Значительно большую сложность являет основное противоречие между христианством и другими религиями: утверждение божественности Иисуса Христа, как догмат, почитание Его за воплощение одной из ипостасей Троицы. Всем известно, что остальные религии либо соглашаются на признание Иисуса пророком в ряду других пророков, либо игнорируют Его, иногда даже энергично отрицая Его провиденциальную миссию. Христианство же, со своей стороны, опираясь на слова своего Основателя о том, что никто не приходит к Отцу иначе, как через Сына, отрицает возможность спасения для всех не-христиан.

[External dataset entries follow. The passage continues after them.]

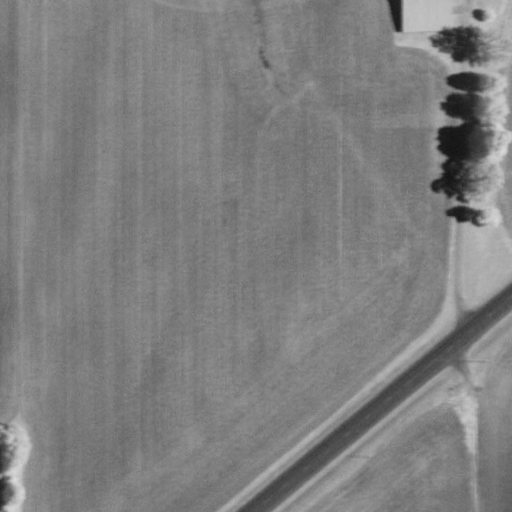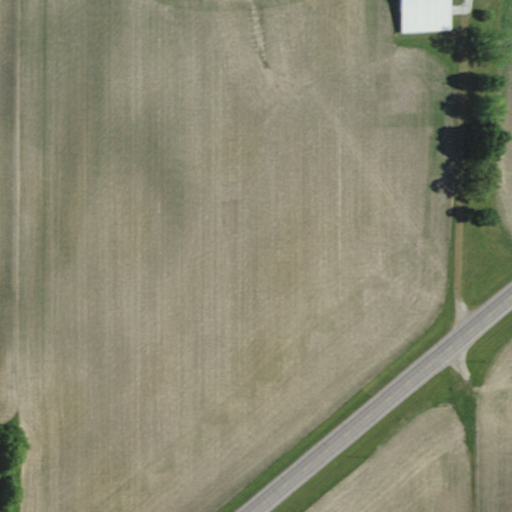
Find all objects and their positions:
building: (421, 15)
road: (461, 167)
road: (381, 403)
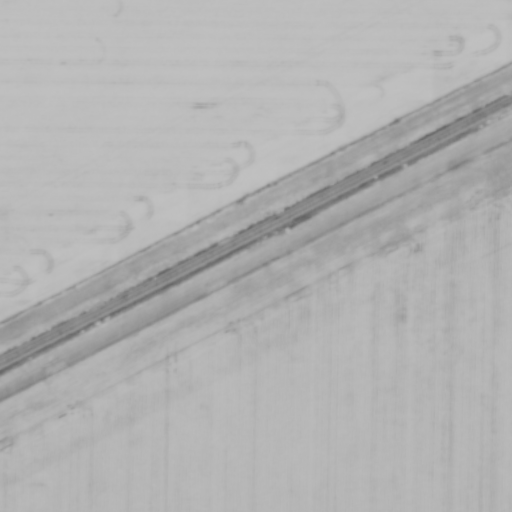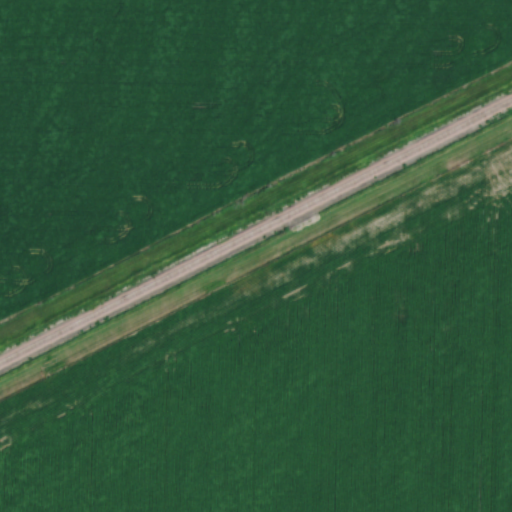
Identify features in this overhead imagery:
railway: (256, 220)
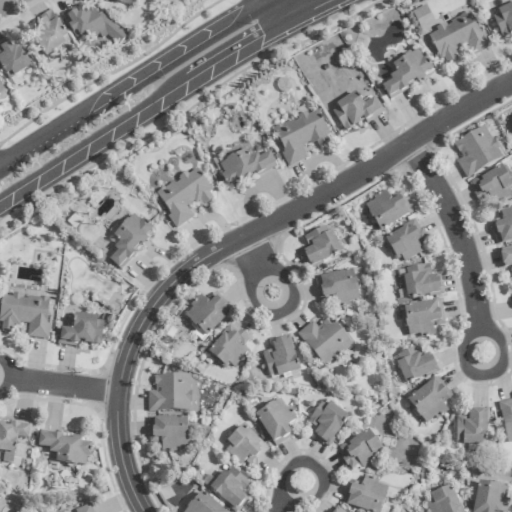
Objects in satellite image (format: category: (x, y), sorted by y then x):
road: (277, 0)
road: (277, 0)
road: (278, 0)
building: (116, 1)
road: (8, 5)
road: (311, 10)
road: (283, 11)
building: (503, 22)
building: (90, 24)
building: (49, 34)
building: (457, 38)
road: (238, 50)
building: (13, 63)
road: (170, 65)
building: (407, 73)
building: (0, 90)
building: (354, 112)
building: (510, 115)
building: (300, 136)
road: (94, 141)
road: (32, 152)
building: (476, 152)
road: (109, 156)
building: (244, 167)
building: (492, 185)
building: (184, 196)
building: (387, 209)
building: (503, 227)
road: (462, 236)
building: (129, 240)
building: (406, 241)
road: (235, 246)
building: (320, 247)
building: (506, 258)
road: (255, 259)
building: (421, 282)
road: (287, 283)
building: (338, 288)
road: (257, 301)
building: (207, 313)
building: (25, 314)
building: (423, 319)
building: (82, 332)
building: (324, 341)
building: (228, 348)
road: (499, 352)
road: (467, 353)
building: (280, 359)
building: (414, 366)
road: (2, 371)
road: (1, 381)
road: (60, 385)
building: (170, 394)
building: (429, 401)
building: (506, 418)
building: (276, 422)
building: (326, 422)
building: (471, 429)
building: (168, 433)
building: (12, 437)
building: (245, 446)
building: (65, 448)
building: (360, 451)
road: (287, 473)
building: (230, 488)
road: (313, 493)
building: (364, 495)
building: (490, 498)
building: (443, 501)
road: (283, 504)
building: (203, 505)
building: (83, 509)
building: (334, 511)
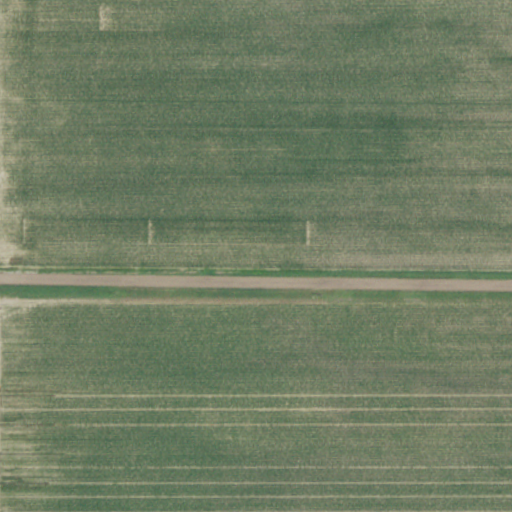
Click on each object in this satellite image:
road: (255, 279)
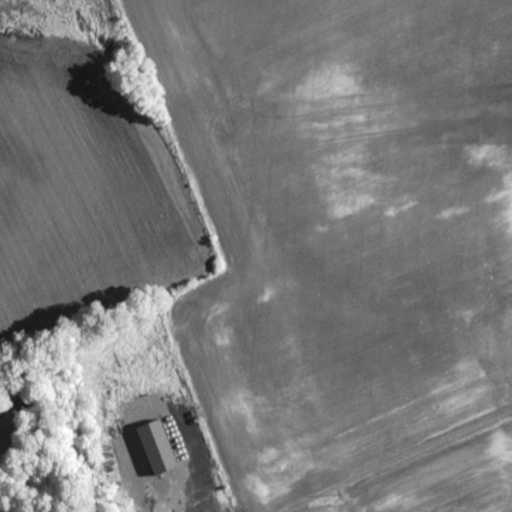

Представляется, однако, что много недоумений и грубых снижений идей мы избегнем, если во все речения Христа, до нас дошедшие, будем вникать, задавая себе вопрос: говорил ли в данном случае Иисус как личность, как конкретное историческое лицо, прожившее в такой-то стране от такой-то до такой-то даты, или же Его разумом и устами трансформируется в человеческие слова голос Бога, который Он слышит в себе. Каждое речение Христа требует рассмотрения именно под таким углом: говорит ли Он в данном случае как Вестник истин духовного мира или же как человек. Ибо нельзя представить, чтобы Иисус во все мгновения своей жизни говорил только как Вестник и никогда – просто как человек. Вряд ли подлежит сомнению, что в Его скорбном восклицании на кресте «Отче, Отче, вскую Меня покинул?» запечатлена мука одной из тех минут, когда он, Иисус, человек, переживал трагедию оставленности, трагедию прерыва связи своего человеческого "я" с Божественным Духом; а в учении Его, изложенном на Тайной вечере, всё время слышится, как за местоимением первого лица предполагается Бог-Сын, Мировой Логос. Такому разделению речей Христа на две группы следует подвергнуть все слова Его, сохранённые Евангелием. Совершенно очевидно в таком случае, что и слова Его о том, что никто не приходит к Отцу иначе, как через Сына, следует понимать не в том сниженном, суженном, оплотнённом и безжалостном смысле, что не спасется будто бы ни одна душа человеческая, кроме христиан, а в том величественном, истинно духовном, космическом смысле, что всякая монада, восполнившая себя до конца, погружается в глубины Бога-Сына, Сердца и Демиурга вселенной, и только через этот всезавершающий акт возвращается к своему истоку, к Богу-Отцу, непостижимо отождествляясь Ему и Всей Пресвятой Троице.

Один из виднейших деятелей религиозно-философской индийской общины Брахмо Самадж, Кешуб Чандер-Сен, высказал весьма глубокую мысль: он сказал, что мудрость индуистов, кротость буддистов, мужество магометан – всё это от Христа. Очевидно, под этим именем он понимал в данном случае, конечно, не историческую личность Иисуса, а Логос, Себя в Иисусе Христе выразивший преимущественно, но не исключительно. В этой идее нащупывается, на мой взгляд, путь к такому углу зрения, на котором могут прийти к взаимопониманию христиане и многие течения восточной религиозности.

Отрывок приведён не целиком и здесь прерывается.